**What is required:** In the records that follow, find the line with "6: (350, 403, 2.50)"; from there, retype every line exactly through the line with "44: (263, 350, 2.70)", which also belongs to the answer.

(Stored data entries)
────────────────────

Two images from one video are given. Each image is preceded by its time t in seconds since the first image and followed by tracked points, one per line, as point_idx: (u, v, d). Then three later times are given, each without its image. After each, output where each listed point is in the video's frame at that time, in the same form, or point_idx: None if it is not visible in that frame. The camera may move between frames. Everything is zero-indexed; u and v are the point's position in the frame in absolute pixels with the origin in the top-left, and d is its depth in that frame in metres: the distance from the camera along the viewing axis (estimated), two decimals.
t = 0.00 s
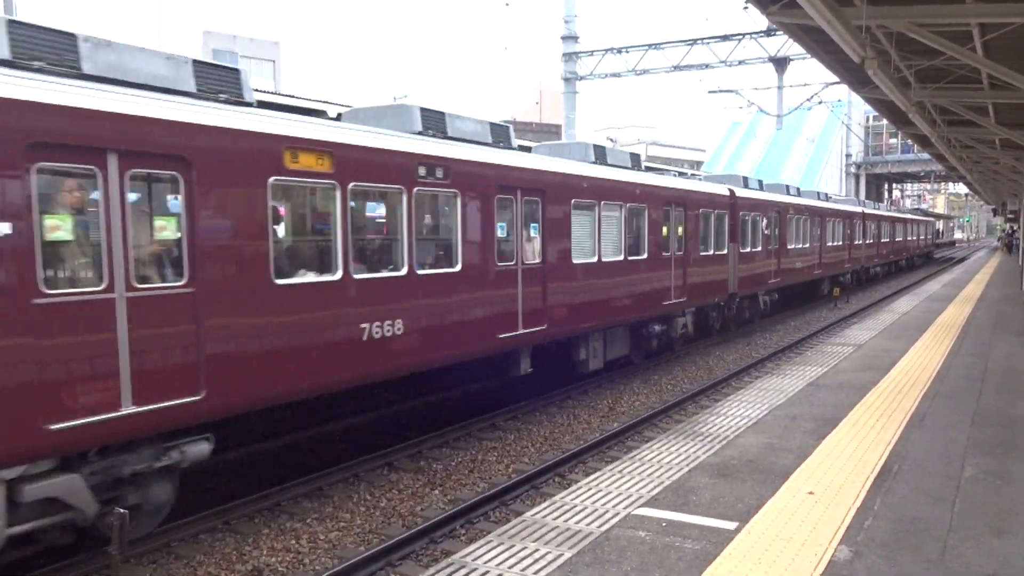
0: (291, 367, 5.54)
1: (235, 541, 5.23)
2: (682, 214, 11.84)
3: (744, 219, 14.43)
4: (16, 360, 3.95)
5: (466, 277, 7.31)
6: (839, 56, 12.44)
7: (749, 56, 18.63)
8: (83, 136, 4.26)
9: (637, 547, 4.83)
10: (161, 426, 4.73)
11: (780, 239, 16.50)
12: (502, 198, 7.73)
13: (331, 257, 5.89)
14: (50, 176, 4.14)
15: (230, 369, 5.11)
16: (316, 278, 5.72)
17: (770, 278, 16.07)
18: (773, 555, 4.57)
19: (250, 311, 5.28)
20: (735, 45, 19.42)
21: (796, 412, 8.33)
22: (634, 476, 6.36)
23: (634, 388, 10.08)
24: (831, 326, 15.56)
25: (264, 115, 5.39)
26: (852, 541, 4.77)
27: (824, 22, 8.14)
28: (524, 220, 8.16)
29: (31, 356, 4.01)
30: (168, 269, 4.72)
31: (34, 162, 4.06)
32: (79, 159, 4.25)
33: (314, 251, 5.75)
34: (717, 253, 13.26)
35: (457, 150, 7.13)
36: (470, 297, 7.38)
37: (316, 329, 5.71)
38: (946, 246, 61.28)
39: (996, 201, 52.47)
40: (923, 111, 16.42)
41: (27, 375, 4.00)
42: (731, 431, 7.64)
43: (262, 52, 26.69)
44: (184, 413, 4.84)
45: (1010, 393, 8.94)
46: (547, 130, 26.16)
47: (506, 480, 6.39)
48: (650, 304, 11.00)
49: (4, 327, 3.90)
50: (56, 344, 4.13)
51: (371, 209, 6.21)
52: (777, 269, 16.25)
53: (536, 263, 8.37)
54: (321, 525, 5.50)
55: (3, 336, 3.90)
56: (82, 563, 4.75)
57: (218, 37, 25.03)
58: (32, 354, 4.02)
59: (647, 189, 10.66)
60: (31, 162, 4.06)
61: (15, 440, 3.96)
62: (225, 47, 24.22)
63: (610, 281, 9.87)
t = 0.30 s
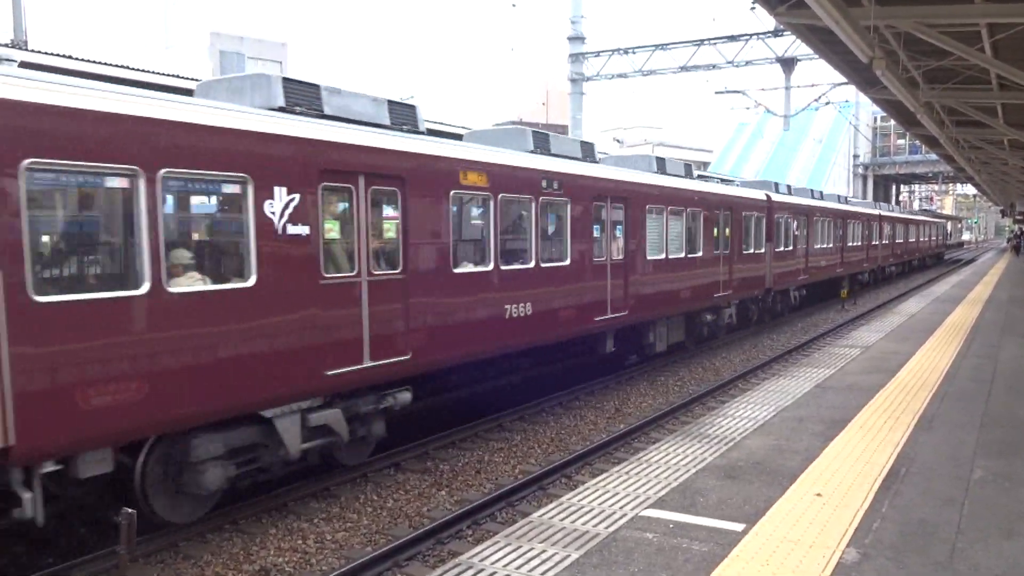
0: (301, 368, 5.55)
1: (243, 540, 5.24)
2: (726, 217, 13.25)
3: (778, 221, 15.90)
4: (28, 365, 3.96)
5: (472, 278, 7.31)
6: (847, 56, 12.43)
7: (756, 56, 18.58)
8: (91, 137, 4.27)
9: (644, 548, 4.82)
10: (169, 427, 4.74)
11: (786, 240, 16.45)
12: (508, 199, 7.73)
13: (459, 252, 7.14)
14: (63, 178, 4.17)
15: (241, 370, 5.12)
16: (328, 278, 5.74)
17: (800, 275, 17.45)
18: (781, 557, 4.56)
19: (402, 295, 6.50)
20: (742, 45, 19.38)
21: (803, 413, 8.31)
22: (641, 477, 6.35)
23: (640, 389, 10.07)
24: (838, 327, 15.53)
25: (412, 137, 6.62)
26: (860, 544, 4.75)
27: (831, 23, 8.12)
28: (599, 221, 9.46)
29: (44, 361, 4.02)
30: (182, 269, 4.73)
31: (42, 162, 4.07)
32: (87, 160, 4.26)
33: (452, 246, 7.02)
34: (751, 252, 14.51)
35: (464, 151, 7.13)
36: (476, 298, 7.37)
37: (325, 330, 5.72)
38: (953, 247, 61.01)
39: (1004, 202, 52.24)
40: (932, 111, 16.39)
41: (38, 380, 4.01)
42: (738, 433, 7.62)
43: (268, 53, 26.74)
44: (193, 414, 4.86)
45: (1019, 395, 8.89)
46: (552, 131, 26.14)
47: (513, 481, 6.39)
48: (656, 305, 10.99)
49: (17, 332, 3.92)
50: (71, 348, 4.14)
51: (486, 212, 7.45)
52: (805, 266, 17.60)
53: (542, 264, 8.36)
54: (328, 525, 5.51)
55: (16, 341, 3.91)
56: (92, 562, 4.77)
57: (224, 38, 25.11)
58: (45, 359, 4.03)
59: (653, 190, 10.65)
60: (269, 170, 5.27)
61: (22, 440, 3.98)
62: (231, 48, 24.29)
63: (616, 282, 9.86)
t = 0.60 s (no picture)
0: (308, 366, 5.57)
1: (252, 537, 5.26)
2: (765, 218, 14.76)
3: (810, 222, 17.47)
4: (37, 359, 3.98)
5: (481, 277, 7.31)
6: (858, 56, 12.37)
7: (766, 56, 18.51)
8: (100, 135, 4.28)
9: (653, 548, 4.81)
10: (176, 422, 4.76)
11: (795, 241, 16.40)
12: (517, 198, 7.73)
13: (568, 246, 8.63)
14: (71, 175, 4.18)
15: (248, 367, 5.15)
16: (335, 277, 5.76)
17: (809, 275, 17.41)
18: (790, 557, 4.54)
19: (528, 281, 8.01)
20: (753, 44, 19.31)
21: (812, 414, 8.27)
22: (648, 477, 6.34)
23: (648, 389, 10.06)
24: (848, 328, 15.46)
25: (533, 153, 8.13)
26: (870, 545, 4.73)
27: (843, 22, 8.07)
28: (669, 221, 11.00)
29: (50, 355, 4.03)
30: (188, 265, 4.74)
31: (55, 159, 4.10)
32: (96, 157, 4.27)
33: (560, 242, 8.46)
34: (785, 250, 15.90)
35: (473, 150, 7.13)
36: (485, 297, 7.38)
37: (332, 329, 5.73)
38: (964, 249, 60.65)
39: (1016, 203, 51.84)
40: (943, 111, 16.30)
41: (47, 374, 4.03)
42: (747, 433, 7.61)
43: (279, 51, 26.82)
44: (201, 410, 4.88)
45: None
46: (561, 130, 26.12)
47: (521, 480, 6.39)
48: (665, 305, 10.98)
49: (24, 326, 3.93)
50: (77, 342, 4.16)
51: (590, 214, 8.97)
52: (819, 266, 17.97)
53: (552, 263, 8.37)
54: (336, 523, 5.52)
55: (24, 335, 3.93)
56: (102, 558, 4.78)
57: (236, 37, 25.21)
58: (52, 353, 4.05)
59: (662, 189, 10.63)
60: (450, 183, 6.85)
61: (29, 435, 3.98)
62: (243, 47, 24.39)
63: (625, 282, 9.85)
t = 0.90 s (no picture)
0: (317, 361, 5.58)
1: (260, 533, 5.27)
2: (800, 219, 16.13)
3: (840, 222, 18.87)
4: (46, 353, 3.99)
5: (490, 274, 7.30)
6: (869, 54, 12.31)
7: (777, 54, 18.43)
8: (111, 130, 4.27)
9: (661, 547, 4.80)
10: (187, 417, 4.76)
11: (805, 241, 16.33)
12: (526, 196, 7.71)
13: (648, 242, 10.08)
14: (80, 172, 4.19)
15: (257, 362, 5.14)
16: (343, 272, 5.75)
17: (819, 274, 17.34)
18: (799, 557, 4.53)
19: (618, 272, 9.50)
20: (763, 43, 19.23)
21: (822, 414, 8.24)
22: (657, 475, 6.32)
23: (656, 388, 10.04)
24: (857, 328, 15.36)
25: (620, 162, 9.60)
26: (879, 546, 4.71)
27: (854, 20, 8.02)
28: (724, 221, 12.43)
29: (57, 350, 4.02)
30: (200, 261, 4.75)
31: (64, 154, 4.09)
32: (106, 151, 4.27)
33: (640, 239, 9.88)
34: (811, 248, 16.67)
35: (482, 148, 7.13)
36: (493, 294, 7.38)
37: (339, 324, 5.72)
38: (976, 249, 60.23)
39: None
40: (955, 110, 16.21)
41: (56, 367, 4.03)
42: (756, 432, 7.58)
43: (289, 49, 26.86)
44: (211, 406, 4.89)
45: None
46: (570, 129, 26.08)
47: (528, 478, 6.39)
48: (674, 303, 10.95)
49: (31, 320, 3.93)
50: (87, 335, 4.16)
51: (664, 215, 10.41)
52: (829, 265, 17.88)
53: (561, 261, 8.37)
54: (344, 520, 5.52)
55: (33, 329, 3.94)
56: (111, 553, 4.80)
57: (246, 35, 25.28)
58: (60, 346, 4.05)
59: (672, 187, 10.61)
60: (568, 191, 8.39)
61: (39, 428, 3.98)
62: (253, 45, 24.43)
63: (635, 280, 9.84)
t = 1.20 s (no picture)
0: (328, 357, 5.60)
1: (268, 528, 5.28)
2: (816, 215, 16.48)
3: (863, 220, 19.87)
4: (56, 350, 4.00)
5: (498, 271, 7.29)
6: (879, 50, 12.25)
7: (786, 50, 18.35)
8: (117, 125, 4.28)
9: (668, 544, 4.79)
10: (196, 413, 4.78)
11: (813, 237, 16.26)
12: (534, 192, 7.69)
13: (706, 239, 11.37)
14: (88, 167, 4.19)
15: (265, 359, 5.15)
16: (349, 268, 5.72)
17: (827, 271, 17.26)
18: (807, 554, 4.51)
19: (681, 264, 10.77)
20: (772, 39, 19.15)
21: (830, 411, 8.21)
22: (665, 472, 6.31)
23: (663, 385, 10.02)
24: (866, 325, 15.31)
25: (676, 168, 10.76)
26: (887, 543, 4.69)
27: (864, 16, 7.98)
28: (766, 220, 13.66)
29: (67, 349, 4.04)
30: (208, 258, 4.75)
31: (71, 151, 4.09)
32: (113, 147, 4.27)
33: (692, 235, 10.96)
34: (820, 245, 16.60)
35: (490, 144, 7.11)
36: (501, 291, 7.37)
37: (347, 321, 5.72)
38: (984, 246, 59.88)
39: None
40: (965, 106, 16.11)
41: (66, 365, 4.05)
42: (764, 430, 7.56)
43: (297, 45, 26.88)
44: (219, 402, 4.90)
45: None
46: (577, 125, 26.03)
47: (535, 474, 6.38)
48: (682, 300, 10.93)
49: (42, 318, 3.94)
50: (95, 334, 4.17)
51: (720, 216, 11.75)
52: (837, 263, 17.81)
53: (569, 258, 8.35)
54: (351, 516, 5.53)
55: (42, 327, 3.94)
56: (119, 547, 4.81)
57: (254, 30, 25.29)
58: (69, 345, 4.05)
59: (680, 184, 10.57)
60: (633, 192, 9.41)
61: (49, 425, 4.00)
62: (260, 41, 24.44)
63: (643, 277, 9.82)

────────────────────

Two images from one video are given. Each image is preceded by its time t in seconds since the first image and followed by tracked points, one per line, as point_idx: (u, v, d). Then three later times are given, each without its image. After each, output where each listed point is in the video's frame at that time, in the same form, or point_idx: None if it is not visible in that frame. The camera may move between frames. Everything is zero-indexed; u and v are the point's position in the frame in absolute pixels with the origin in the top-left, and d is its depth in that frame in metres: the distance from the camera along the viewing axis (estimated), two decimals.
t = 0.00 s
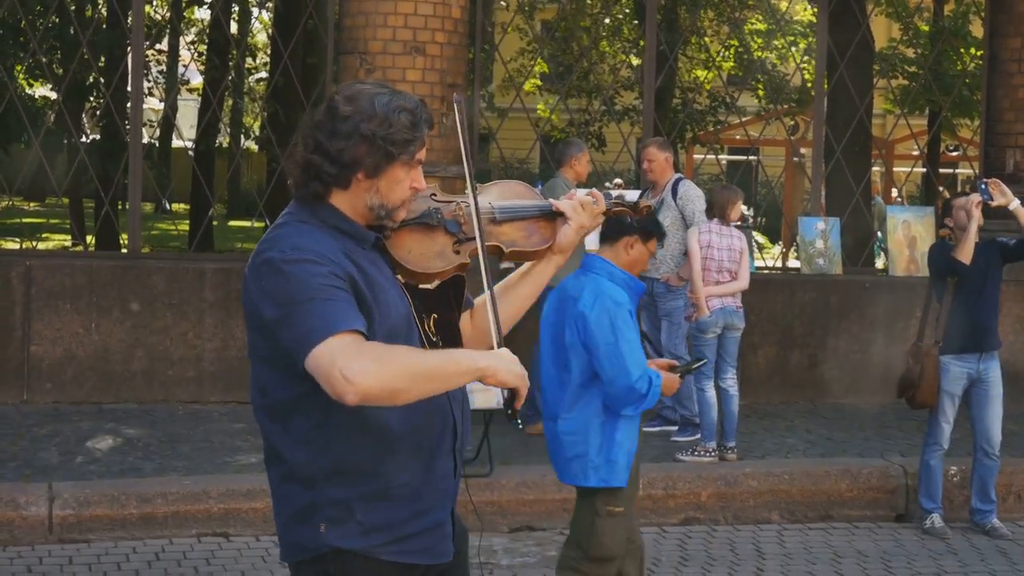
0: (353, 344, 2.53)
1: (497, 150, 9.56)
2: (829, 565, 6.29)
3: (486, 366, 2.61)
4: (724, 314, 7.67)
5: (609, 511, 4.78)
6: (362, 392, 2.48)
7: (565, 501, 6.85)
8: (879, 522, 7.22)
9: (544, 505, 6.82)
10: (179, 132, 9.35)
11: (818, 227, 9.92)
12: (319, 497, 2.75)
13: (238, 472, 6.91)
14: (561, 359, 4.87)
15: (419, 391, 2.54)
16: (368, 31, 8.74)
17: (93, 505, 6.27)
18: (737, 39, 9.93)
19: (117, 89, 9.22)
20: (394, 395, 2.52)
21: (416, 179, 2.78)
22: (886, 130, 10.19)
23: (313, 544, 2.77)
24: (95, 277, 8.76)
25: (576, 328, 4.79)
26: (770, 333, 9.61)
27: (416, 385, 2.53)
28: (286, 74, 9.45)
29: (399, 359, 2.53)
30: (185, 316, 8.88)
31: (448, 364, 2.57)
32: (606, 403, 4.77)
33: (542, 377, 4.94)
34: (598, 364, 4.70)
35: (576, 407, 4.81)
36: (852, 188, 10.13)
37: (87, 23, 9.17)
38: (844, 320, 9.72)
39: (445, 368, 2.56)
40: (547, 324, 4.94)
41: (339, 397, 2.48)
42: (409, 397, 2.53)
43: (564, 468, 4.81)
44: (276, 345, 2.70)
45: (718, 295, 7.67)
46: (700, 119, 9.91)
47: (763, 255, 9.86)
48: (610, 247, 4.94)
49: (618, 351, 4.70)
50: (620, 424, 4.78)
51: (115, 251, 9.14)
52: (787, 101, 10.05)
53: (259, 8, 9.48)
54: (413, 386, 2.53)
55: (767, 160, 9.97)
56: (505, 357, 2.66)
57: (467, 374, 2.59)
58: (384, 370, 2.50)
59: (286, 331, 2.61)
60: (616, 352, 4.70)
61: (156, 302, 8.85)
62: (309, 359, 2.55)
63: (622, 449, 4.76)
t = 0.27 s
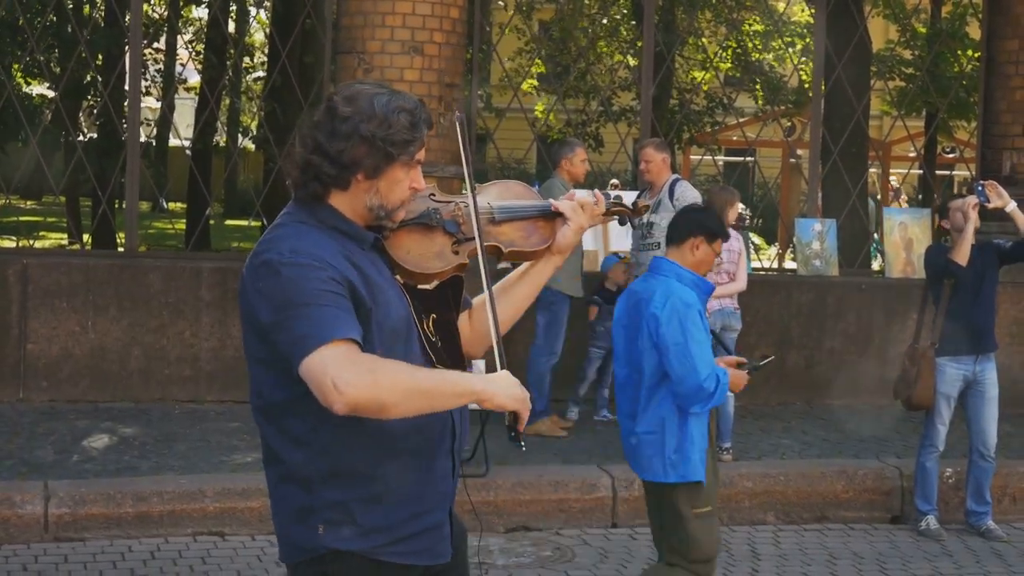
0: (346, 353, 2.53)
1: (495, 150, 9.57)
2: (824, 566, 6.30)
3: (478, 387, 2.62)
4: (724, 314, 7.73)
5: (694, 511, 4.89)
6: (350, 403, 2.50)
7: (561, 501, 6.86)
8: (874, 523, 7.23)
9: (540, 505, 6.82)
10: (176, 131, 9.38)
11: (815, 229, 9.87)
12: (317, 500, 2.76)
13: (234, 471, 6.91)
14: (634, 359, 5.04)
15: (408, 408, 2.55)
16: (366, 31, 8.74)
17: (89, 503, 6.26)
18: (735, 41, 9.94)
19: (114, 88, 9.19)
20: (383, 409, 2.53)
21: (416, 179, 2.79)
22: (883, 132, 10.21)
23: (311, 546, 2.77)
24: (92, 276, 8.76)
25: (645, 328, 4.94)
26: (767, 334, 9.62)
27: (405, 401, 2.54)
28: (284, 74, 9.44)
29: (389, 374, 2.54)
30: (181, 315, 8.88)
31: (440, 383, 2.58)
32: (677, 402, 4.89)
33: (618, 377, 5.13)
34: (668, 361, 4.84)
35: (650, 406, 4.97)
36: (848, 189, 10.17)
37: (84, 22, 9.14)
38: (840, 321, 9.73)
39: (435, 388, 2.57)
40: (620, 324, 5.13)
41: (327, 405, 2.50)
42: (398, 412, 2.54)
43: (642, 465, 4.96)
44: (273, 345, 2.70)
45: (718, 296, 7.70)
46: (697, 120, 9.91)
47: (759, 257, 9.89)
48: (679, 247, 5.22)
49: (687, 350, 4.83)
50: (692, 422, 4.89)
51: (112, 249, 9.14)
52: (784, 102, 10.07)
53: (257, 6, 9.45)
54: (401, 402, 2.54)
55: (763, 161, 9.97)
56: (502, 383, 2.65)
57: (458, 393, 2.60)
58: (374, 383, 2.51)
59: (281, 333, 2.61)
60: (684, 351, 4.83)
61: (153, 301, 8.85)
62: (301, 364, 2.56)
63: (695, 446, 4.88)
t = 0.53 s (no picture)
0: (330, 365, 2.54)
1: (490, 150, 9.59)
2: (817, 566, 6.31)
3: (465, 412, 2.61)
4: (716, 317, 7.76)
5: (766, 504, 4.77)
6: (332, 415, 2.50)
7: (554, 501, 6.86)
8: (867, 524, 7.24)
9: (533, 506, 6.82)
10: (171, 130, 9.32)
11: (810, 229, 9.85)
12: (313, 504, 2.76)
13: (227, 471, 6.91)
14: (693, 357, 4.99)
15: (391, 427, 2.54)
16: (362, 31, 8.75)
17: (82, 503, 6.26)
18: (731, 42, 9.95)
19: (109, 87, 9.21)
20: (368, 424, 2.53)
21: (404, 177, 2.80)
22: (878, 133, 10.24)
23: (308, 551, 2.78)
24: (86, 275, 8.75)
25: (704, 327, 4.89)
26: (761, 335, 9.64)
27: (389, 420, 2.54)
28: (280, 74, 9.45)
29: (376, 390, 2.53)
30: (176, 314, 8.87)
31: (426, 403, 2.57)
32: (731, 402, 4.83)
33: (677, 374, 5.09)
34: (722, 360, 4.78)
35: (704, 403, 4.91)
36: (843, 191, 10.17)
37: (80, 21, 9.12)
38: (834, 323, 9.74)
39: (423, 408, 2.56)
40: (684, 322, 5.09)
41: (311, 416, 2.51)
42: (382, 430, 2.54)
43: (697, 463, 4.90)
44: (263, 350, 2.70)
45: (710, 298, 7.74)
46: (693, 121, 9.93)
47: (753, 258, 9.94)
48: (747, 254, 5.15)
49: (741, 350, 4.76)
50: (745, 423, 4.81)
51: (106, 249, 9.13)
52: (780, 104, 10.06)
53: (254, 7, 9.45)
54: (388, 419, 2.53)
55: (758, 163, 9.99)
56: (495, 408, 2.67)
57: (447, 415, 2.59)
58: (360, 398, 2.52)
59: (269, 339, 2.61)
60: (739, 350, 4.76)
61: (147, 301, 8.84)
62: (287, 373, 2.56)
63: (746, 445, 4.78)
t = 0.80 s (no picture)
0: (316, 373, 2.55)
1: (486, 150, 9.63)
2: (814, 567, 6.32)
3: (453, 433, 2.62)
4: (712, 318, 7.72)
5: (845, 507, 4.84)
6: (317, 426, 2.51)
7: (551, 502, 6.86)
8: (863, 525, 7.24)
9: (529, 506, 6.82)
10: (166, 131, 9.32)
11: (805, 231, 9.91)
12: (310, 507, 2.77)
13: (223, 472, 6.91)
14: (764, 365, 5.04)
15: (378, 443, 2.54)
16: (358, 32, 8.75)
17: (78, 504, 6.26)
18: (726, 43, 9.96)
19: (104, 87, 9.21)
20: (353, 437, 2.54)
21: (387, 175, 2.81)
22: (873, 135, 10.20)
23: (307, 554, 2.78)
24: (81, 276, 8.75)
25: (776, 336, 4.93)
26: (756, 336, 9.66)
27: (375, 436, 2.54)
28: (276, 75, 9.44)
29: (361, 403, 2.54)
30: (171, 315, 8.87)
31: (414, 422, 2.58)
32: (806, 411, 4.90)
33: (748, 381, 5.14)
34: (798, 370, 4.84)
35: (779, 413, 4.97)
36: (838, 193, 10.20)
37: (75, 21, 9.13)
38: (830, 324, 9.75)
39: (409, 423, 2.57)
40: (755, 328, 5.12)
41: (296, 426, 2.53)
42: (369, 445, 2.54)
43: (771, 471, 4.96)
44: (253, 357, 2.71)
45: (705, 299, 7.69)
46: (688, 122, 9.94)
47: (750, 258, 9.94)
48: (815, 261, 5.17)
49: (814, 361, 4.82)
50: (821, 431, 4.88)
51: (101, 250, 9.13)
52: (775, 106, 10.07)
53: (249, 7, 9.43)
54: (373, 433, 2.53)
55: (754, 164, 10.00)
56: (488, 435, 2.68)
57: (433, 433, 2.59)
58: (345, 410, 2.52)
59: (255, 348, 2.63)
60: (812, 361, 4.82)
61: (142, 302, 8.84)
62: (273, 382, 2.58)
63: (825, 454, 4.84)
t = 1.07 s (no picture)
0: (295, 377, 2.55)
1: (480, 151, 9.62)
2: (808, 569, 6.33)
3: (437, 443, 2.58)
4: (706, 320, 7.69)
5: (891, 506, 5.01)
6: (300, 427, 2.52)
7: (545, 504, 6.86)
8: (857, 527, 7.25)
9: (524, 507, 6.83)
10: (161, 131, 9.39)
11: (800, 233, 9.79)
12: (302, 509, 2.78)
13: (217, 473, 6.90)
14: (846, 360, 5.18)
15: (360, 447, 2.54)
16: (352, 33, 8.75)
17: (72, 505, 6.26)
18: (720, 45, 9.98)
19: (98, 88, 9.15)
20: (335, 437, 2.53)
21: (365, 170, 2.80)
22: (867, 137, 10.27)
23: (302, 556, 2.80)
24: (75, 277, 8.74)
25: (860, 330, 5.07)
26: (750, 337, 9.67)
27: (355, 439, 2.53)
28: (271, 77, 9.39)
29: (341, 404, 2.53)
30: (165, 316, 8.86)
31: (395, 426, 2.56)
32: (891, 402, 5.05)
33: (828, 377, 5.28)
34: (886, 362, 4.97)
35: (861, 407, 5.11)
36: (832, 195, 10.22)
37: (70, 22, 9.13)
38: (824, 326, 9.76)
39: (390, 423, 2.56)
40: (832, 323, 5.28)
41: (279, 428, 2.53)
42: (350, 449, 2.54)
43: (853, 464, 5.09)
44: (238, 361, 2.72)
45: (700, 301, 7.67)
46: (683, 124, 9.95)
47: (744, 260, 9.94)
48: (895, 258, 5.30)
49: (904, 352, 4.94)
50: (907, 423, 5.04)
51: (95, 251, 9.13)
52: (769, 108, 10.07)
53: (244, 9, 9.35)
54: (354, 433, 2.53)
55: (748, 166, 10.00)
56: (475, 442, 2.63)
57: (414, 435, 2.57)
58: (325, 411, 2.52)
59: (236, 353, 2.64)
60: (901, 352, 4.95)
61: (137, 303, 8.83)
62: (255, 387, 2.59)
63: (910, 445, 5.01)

────────────────────

**Written reply:**
6: (350, 403, 2.50)
7: (561, 501, 6.86)
8: (874, 523, 7.23)
9: (540, 505, 6.82)
10: (176, 131, 9.38)
11: (815, 229, 9.87)
12: (317, 500, 2.76)
13: (234, 471, 6.91)
14: (634, 359, 5.04)
15: (408, 408, 2.55)
16: (366, 31, 8.74)
17: (89, 503, 6.26)
18: (735, 41, 9.94)
19: (114, 88, 9.19)
20: (383, 409, 2.53)
21: (416, 179, 2.79)
22: (883, 132, 10.21)
23: (311, 546, 2.77)
24: (92, 276, 8.76)
25: (645, 328, 4.94)
26: (767, 334, 9.62)
27: (405, 401, 2.54)
28: (284, 74, 9.44)
29: (389, 374, 2.54)
30: (181, 315, 8.88)
31: (440, 383, 2.58)
32: (677, 402, 4.89)
33: (618, 377, 5.13)
34: (668, 361, 4.84)
35: (650, 406, 4.97)
36: (848, 189, 10.17)
37: (84, 22, 9.14)
38: (840, 321, 9.73)
39: (435, 388, 2.57)
40: (620, 324, 5.13)
41: (327, 405, 2.50)
42: (398, 412, 2.54)
43: (642, 465, 4.96)
44: (273, 345, 2.70)
45: (718, 296, 7.70)
46: (697, 120, 9.91)
47: (759, 257, 9.89)
48: (679, 247, 5.22)
49: (687, 350, 4.83)
50: (692, 422, 4.89)
51: (112, 249, 9.14)
52: (784, 102, 10.07)
53: (257, 6, 9.45)
54: (401, 402, 2.54)
55: (763, 161, 9.97)
56: (502, 383, 2.65)
57: (458, 393, 2.60)
58: (374, 383, 2.51)
59: (281, 333, 2.61)
60: (684, 351, 4.83)
61: (153, 301, 8.85)
62: (301, 364, 2.56)
63: (695, 446, 4.88)
t = 0.53 s (no picture)
0: (330, 365, 2.54)
1: (490, 150, 9.59)
2: (817, 566, 6.31)
3: (465, 412, 2.61)
4: (716, 317, 7.76)
5: (766, 504, 4.77)
6: (332, 415, 2.50)
7: (554, 501, 6.86)
8: (867, 524, 7.24)
9: (533, 506, 6.82)
10: (171, 130, 9.32)
11: (810, 229, 9.85)
12: (313, 504, 2.76)
13: (227, 471, 6.91)
14: (693, 357, 4.99)
15: (391, 427, 2.54)
16: (362, 31, 8.75)
17: (82, 503, 6.26)
18: (731, 42, 9.95)
19: (109, 87, 9.21)
20: (368, 424, 2.53)
21: (404, 177, 2.80)
22: (878, 133, 10.24)
23: (308, 551, 2.78)
24: (86, 275, 8.75)
25: (704, 327, 4.89)
26: (761, 335, 9.64)
27: (389, 420, 2.54)
28: (280, 74, 9.45)
29: (376, 390, 2.53)
30: (176, 314, 8.87)
31: (426, 403, 2.57)
32: (731, 402, 4.83)
33: (677, 374, 5.09)
34: (722, 360, 4.78)
35: (704, 403, 4.91)
36: (843, 191, 10.17)
37: (80, 21, 9.12)
38: (834, 323, 9.74)
39: (423, 408, 2.56)
40: (684, 322, 5.09)
41: (311, 416, 2.51)
42: (382, 430, 2.54)
43: (697, 463, 4.90)
44: (263, 350, 2.70)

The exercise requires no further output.